__Dataset__.
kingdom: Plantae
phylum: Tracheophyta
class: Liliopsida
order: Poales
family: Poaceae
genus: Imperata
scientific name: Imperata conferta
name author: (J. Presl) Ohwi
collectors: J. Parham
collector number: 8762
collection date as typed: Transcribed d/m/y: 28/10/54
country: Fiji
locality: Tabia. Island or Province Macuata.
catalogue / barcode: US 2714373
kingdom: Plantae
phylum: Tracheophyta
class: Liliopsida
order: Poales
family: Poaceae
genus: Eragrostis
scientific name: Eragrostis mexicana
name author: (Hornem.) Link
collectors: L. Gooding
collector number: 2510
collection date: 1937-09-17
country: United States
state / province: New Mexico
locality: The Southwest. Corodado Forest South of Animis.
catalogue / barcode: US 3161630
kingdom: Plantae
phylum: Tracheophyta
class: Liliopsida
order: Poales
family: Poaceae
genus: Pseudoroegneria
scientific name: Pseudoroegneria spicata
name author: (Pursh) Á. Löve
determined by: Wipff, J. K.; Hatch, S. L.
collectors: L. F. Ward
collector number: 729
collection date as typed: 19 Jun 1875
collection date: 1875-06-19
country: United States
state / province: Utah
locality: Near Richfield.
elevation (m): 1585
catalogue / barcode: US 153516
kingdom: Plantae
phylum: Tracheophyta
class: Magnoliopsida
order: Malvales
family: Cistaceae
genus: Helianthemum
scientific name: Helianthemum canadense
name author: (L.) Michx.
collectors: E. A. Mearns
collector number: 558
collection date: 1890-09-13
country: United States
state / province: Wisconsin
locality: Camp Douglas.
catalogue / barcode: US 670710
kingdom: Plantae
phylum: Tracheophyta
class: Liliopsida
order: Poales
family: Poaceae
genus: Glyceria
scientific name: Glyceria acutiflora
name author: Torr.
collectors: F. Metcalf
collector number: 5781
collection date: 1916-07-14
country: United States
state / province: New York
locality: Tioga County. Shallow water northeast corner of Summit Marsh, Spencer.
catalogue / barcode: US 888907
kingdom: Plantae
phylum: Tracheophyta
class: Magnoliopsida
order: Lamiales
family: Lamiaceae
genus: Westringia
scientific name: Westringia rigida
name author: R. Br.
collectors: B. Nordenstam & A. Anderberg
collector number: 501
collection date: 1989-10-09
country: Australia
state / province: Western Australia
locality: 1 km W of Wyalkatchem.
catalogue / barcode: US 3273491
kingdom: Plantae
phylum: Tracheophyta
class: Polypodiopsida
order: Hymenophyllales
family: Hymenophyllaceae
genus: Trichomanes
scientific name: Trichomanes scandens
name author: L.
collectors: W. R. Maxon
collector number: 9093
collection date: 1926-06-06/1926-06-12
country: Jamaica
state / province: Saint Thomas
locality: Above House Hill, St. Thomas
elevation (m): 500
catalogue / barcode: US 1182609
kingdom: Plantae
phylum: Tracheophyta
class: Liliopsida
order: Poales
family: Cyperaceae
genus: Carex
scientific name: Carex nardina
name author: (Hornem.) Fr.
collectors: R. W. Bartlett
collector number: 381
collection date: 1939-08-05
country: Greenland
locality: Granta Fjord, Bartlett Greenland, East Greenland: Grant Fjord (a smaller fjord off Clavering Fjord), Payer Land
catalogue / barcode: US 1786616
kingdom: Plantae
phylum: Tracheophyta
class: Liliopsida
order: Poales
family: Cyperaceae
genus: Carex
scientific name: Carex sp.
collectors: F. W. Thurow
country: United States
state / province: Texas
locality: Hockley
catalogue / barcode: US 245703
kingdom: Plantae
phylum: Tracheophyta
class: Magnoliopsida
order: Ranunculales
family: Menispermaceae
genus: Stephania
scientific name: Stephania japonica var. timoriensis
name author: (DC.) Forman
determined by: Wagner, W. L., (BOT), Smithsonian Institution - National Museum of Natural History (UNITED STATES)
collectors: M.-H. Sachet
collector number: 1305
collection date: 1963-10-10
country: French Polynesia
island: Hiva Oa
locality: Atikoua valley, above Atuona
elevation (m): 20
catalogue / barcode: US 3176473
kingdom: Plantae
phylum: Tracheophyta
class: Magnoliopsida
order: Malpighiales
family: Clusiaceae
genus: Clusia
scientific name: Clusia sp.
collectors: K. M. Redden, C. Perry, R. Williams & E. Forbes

__Objective__.
Copy every line above word for word, keeping each character, space, and line break unchanged.

__Completed exercise__.
kingdom: Plantae
phylum: Tracheophyta
class: Liliopsida
order: Poales
family: Poaceae
genus: Imperata
scientific name: Imperata conferta
name author: (J. Presl) Ohwi
collectors: J. Parham
collector number: 8762
collection date as typed: Transcribed d/m/y: 28/10/54
country: Fiji
locality: Tabia. Island or Province Macuata.
catalogue / barcode: US 2714373
kingdom: Plantae
phylum: Tracheophyta
class: Liliopsida
order: Poales
family: Poaceae
genus: Eragrostis
scientific name: Eragrostis mexicana
name author: (Hornem.) Link
collectors: L. Gooding
collector number: 2510
collection date: 1937-09-17
country: United States
state / province: New Mexico
locality: The Southwest. Corodado Forest South of Animis.
catalogue / barcode: US 3161630
kingdom: Plantae
phylum: Tracheophyta
class: Liliopsida
order: Poales
family: Poaceae
genus: Pseudoroegneria
scientific name: Pseudoroegneria spicata
name author: (Pursh) Á. Löve
determined by: Wipff, J. K.; Hatch, S. L.
collectors: L. F. Ward
collector number: 729
collection date as typed: 19 Jun 1875
collection date: 1875-06-19
country: United States
state / province: Utah
locality: Near Richfield.
elevation (m): 1585
catalogue / barcode: US 153516
kingdom: Plantae
phylum: Tracheophyta
class: Magnoliopsida
order: Malvales
family: Cistaceae
genus: Helianthemum
scientific name: Helianthemum canadense
name author: (L.) Michx.
collectors: E. A. Mearns
collector number: 558
collection date: 1890-09-13
country: United States
state / province: Wisconsin
locality: Camp Douglas.
catalogue / barcode: US 670710
kingdom: Plantae
phylum: Tracheophyta
class: Liliopsida
order: Poales
family: Poaceae
genus: Glyceria
scientific name: Glyceria acutiflora
name author: Torr.
collectors: F. Metcalf
collector number: 5781
collection date: 1916-07-14
country: United States
state / province: New York
locality: Tioga County. Shallow water northeast corner of Summit Marsh, Spencer.
catalogue / barcode: US 888907
kingdom: Plantae
phylum: Tracheophyta
class: Magnoliopsida
order: Lamiales
family: Lamiaceae
genus: Westringia
scientific name: Westringia rigida
name author: R. Br.
collectors: B. Nordenstam & A. Anderberg
collector number: 501
collection date: 1989-10-09
country: Australia
state / province: Western Australia
locality: 1 km W of Wyalkatchem.
catalogue / barcode: US 3273491
kingdom: Plantae
phylum: Tracheophyta
class: Polypodiopsida
order: Hymenophyllales
family: Hymenophyllaceae
genus: Trichomanes
scientific name: Trichomanes scandens
name author: L.
collectors: W. R. Maxon
collector number: 9093
collection date: 1926-06-06/1926-06-12
country: Jamaica
state / province: Saint Thomas
locality: Above House Hill, St. Thomas
elevation (m): 500
catalogue / barcode: US 1182609
kingdom: Plantae
phylum: Tracheophyta
class: Liliopsida
order: Poales
family: Cyperaceae
genus: Carex
scientific name: Carex nardina
name author: (Hornem.) Fr.
collectors: R. W. Bartlett
collector number: 381
collection date: 1939-08-05
country: Greenland
locality: Granta Fjord, Bartlett Greenland, East Greenland: Grant Fjord (a smaller fjord off Clavering Fjord), Payer Land
catalogue / barcode: US 1786616
kingdom: Plantae
phylum: Tracheophyta
class: Liliopsida
order: Poales
family: Cyperaceae
genus: Carex
scientific name: Carex sp.
collectors: F. W. Thurow
country: United States
state / province: Texas
locality: Hockley
catalogue / barcode: US 245703
kingdom: Plantae
phylum: Tracheophyta
class: Magnoliopsida
order: Ranunculales
family: Menispermaceae
genus: Stephania
scientific name: Stephania japonica var. timoriensis
name author: (DC.) Forman
determined by: Wagner, W. L., (BOT), Smithsonian Institution - National Museum of Natural History (UNITED STATES)
collectors: M.-H. Sachet
collector number: 1305
collection date: 1963-10-10
country: French Polynesia
island: Hiva Oa
locality: Atikoua valley, above Atuona
elevation (m): 20
catalogue / barcode: US 3176473
kingdom: Plantae
phylum: Tracheophyta
class: Magnoliopsida
order: Malpighiales
family: Clusiaceae
genus: Clusia
scientific name: Clusia sp.
collectors: K. M. Redden, C. Perry, R. Williams & E. Forbes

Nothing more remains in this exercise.